Sobre estações e portos

        Às vezes, a vida é engraçada. Ou melhor, a maneira como a conduzimos torna-a algo peculiarmente misteriosa ou mesmo cômica. Como numa estação de trem, as pessoas embarcam e desembarcam de nossa existência. Cada uma a seu modo, com suas bagagens e respectivos destinos. Há quem arraste pesadas malas, carregadas com o chumbo da má vontade e da inveja; há quem venha leve, feito o andarilho que, sem destino, pousa na poltrona de nossos dias para, pouco tempo depois, ir-se para sempre.
      Seja nos que se demoram ou nos que rapidamente se vão, em todos há uma essência, um vestígio de universo que fica. Eles nunca se vão por inteiro. Deixam para trás uma marca, mínima que seja. Por vezes, o peso do chumbo de uns deteriora algumas partes da embarcação. Já os leves deixam nem que seja a essência de seu perfume, impregnada no ambiente e gravada nas brumas da memória.
Somos universos únicos, peculiares. Alguns são extensos, profundos, complexos, tão cheios de detalhes e melindres que chegam a ter a noção de estarem perdidos em si mesmos.

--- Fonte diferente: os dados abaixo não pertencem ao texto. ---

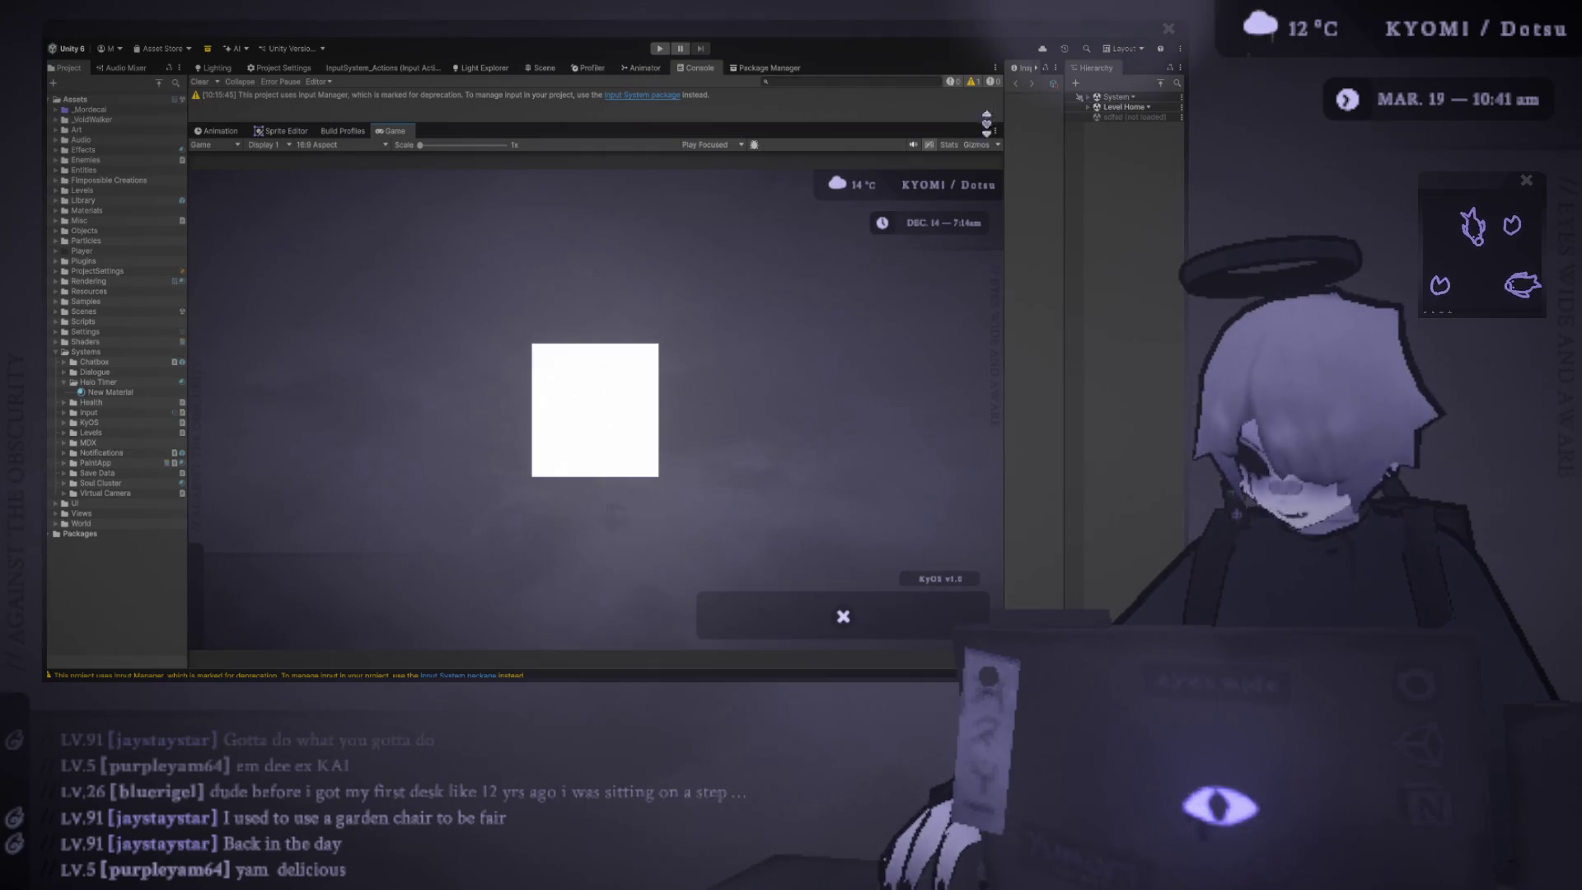
- Expand the System and Level Home groups in the Hierarchy and widen room for the Inspector beside the Game view
{"action": "left_click", "coordinate": [1087, 97]}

Outros, tão simplórios que nem encontram o caminho, nem chegam a construir estação. Acreditam que tudo termina nas fronteiras de seus olhos cegos. É tanto que passam pela estação da vida totalmente inebriados na hipnose de suas ilusões medíocres.
          Entre os profundamente leves e os que cavam fundo as pegadas no chão de nossas almas, pelo peso que carregam, os primeiros ficam mais e, até mesmo, quando não permanecem. Eles ensinam a liberdade dolorosa de quem ama o impossível. Levemente cavam feridas que saram quando a reles estação progride e se torna nobre porto em que as embarcações do bem abastecem suas forças. Enquanto isso, os pesados de ódio, e sentimentos afins, marcam por pouco tempo, visto que o vento do perdão e o orvalho da misericórdia apagam e lavam as pegadas do mal.

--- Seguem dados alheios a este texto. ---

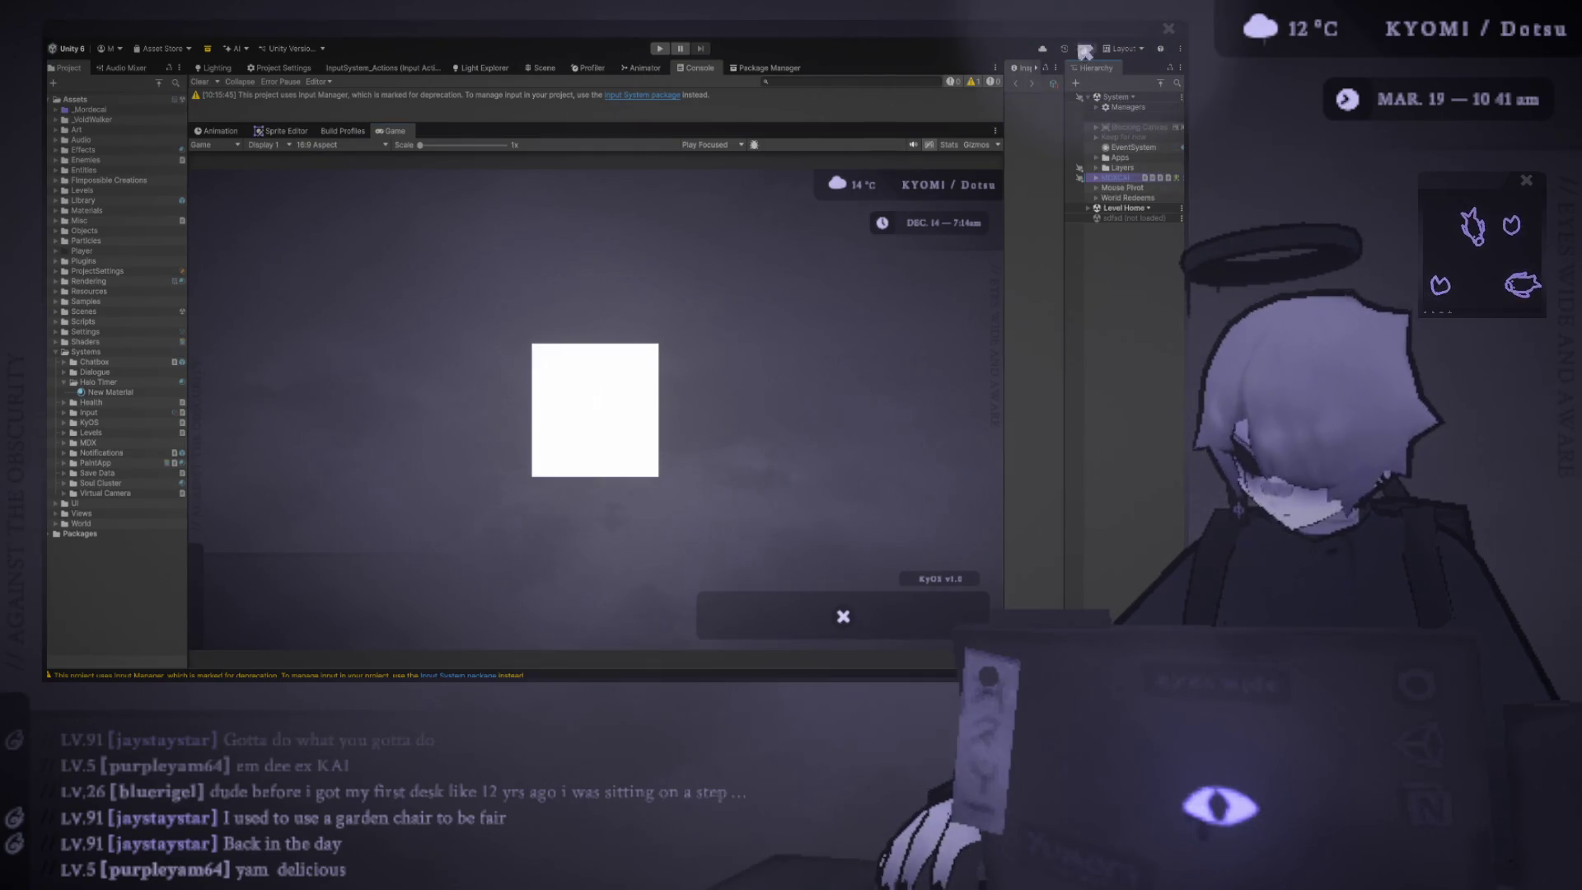
{"action": "left_click_drag", "start_coordinate": [1006, 114], "coordinate": [870, 114]}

          Não é fácil amar. Desejar é instinto, mas Amor é doação. Nos portos, é comum o silêncio respeitoso e maduro de quem se despede das ilusões. Sim, respeitar é preciso. A todo ser cabe o direito de nos rejeitar e é justo que assim seja. E no mais, o Amor, quando verdadeiro, cura as feridas abertas pelas ilusões, com as doses que a sabedoria do tempo aplica certeiras sobre nossas incoerências, demências, arrogâncias.
          Mas é preciso coragem para assumir a própria alma. Num mundo repleto de estações, embarcações viciosas, ser porto de navegação do Bem é, não raro, remar contra a maré. O que salva é a essência do Bem, a leveza da consciência, independente de os resultados confirmarem, ou não, as expectativas.
           Aliás, viver só de expectativas é perder o hoje, é trafegar por terrenos alheios, sem receber permissão.